* [Exercise details] Rewrite the material below, swapping the word "chart" for "graph" and keeping everything else as it is. Omit the pictures from your answer.

Data supplied section start

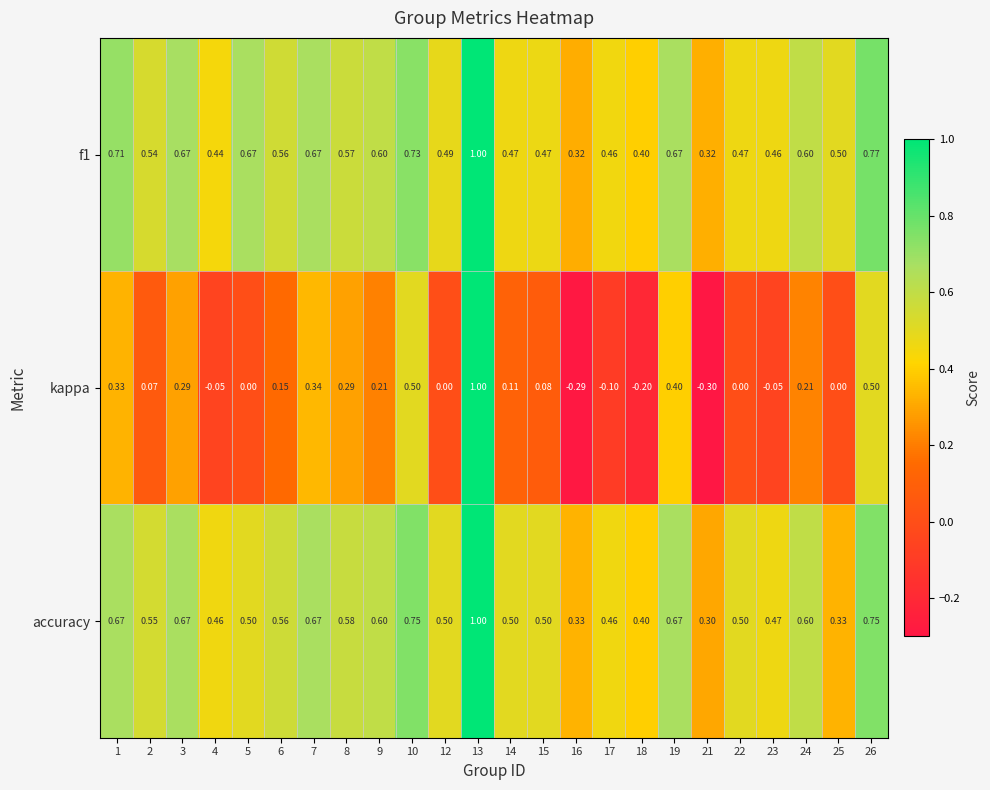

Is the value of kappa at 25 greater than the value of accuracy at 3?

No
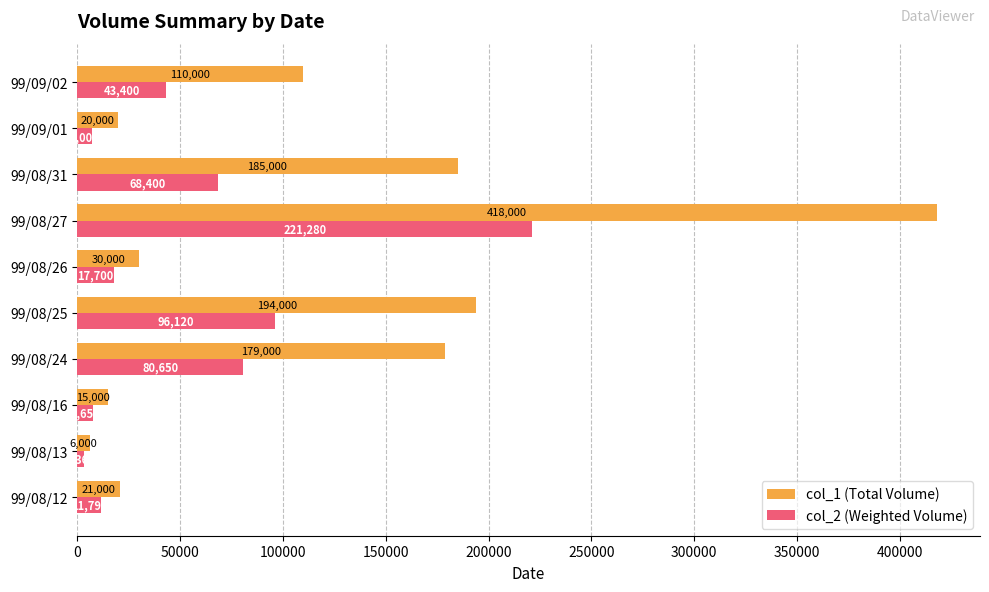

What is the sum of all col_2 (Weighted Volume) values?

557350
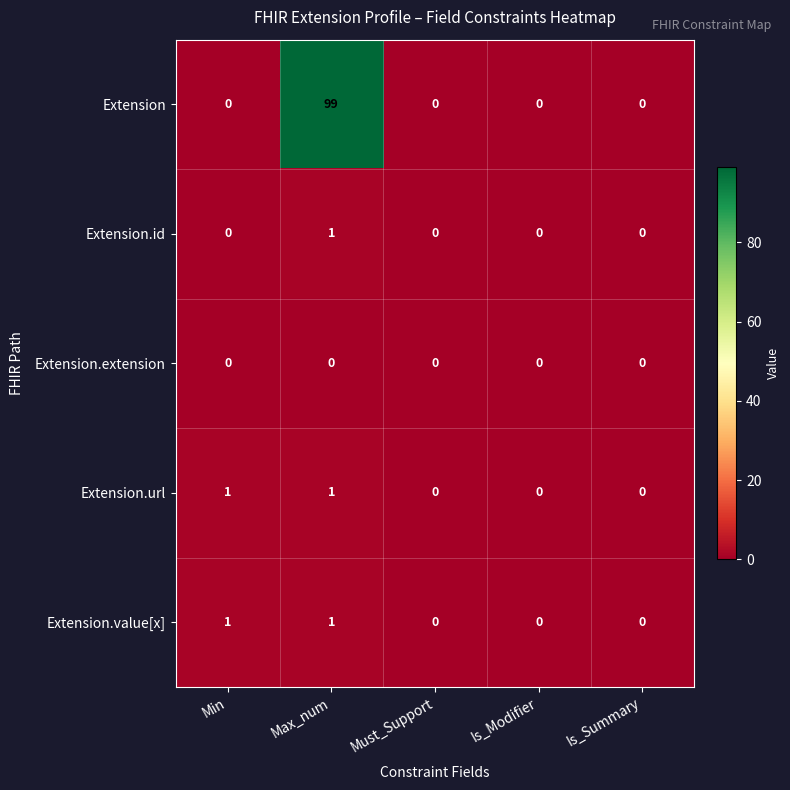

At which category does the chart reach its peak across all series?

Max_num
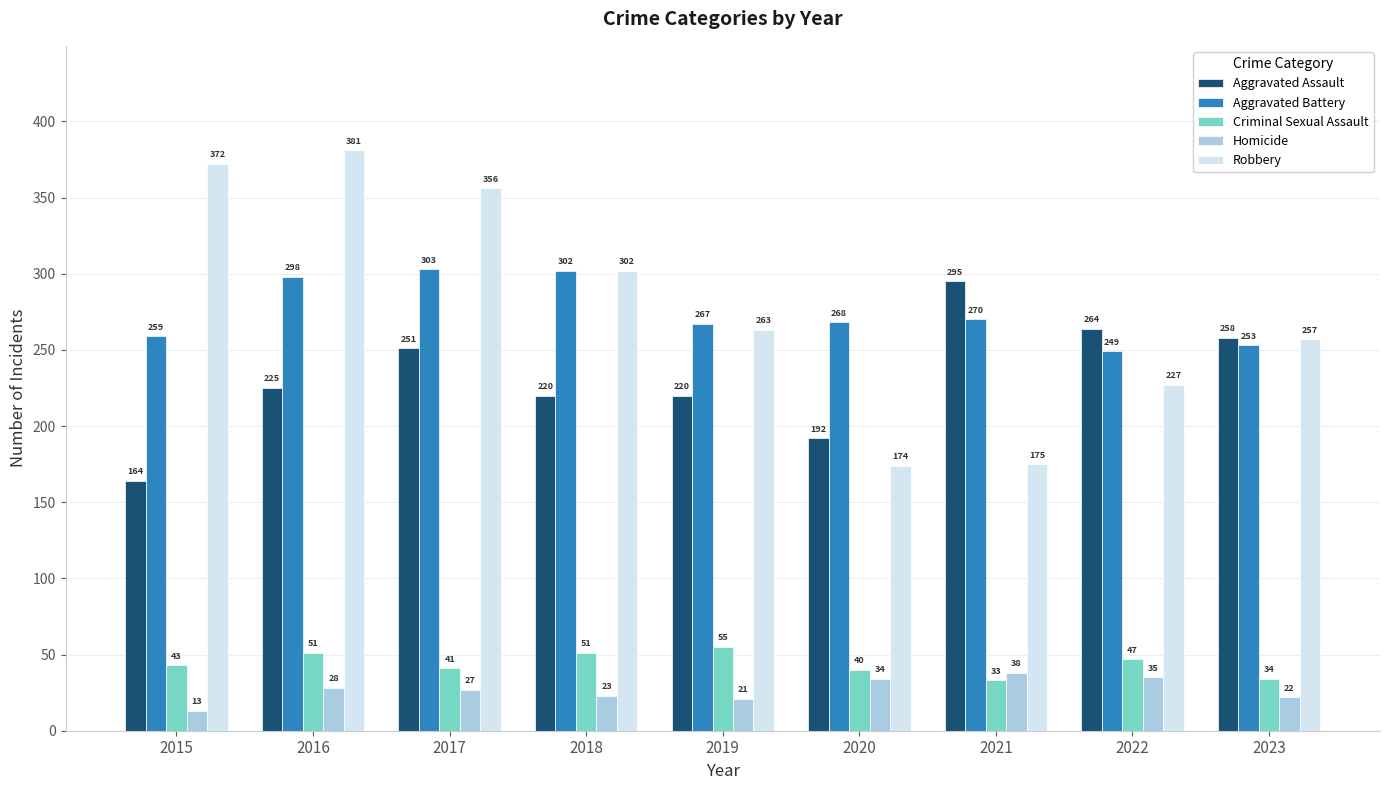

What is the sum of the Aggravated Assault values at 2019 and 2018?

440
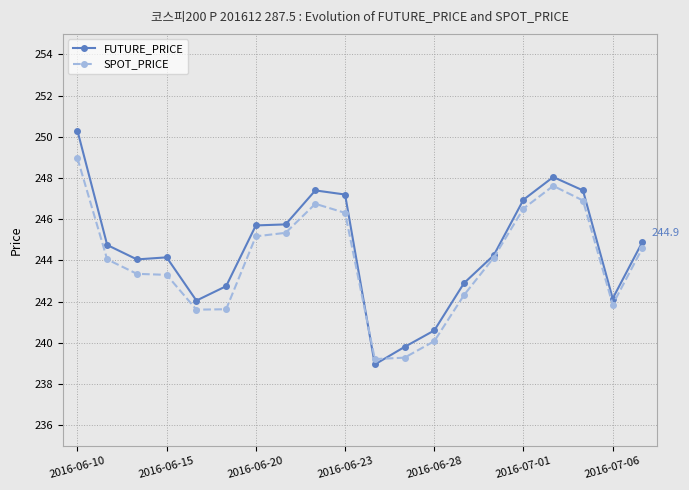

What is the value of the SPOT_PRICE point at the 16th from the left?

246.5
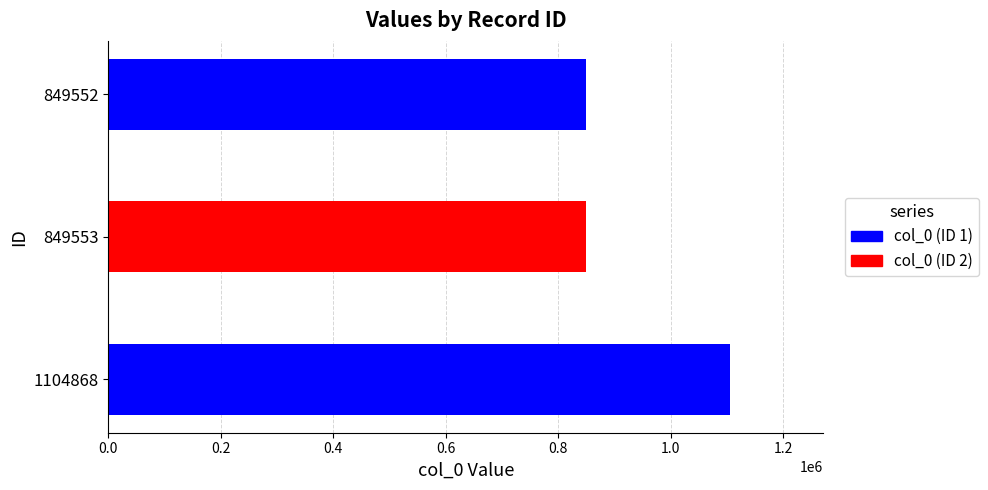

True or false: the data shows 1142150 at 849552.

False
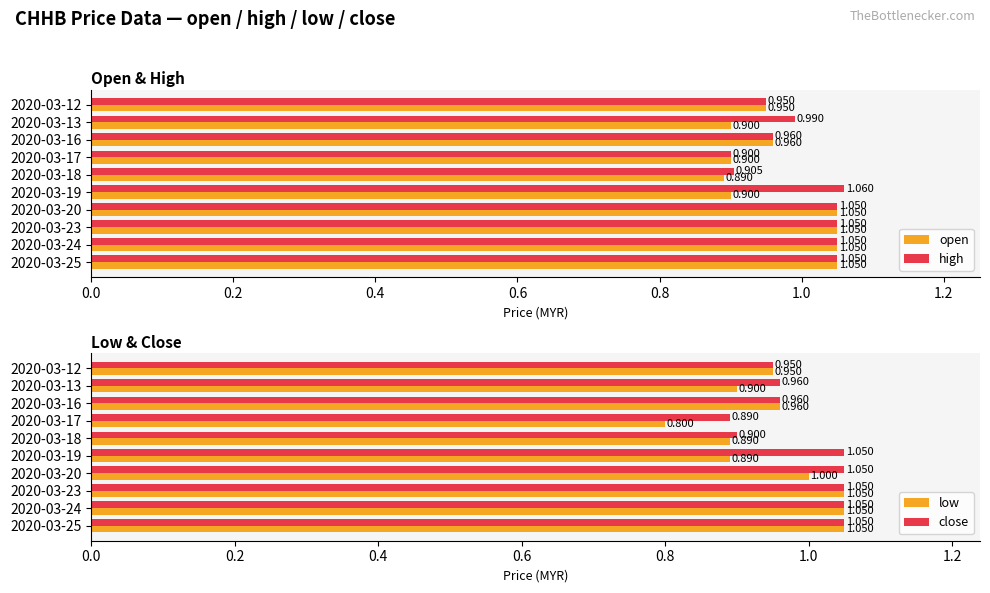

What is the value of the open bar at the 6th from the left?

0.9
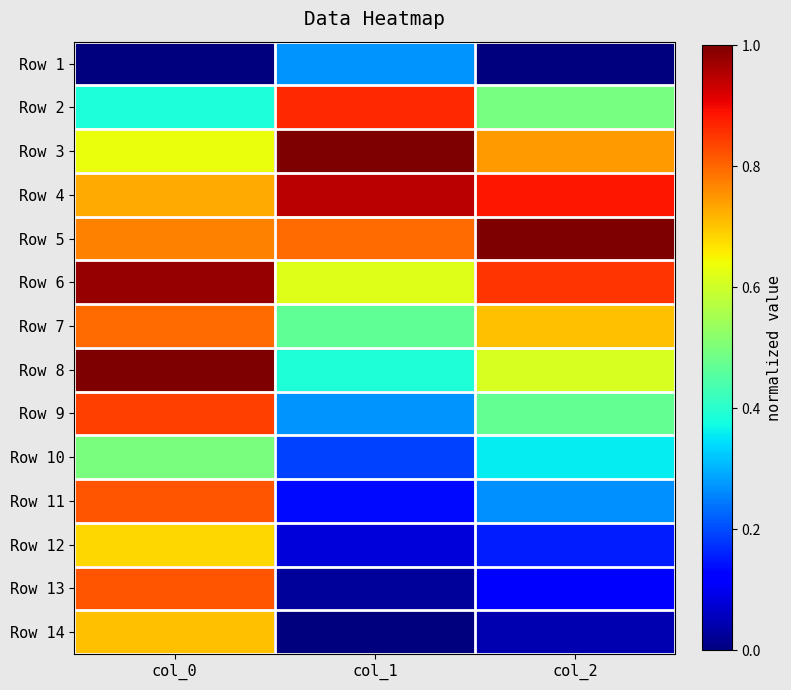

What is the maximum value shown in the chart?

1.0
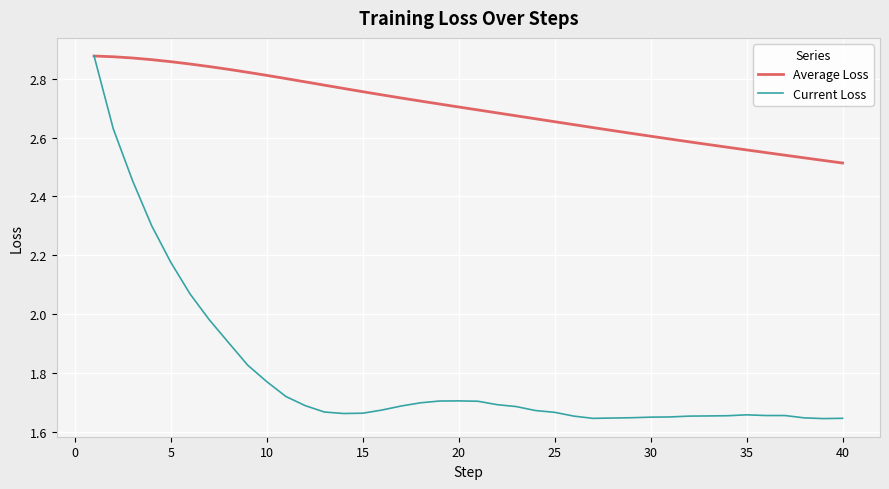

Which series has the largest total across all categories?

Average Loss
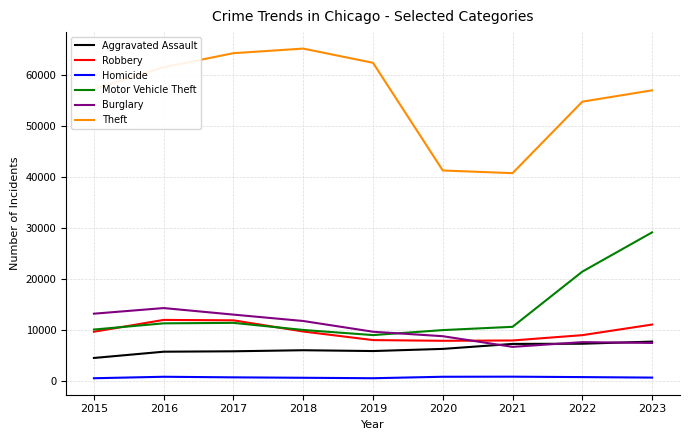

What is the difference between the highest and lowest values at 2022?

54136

Data supplied section end

* [Final answer]
Is the value of kappa at 25 greater than the value of accuracy at 3?

No

What is the sum of all col_2 (Weighted Volume) values?

557350

At which category does the graph reach its peak across all series?

Max_num

What is the sum of the Aggravated Assault values at 2019 and 2018?

440

What is the value of the SPOT_PRICE point at the 16th from the left?

246.5

True or false: the data shows 1142150 at 849552.

False

What is the value of the open bar at the 6th from the left?

0.9

What is the maximum value shown in the graph?

1.0

Which series has the largest total across all categories?

Average Loss

What is the difference between the highest and lowest values at 2022?

54136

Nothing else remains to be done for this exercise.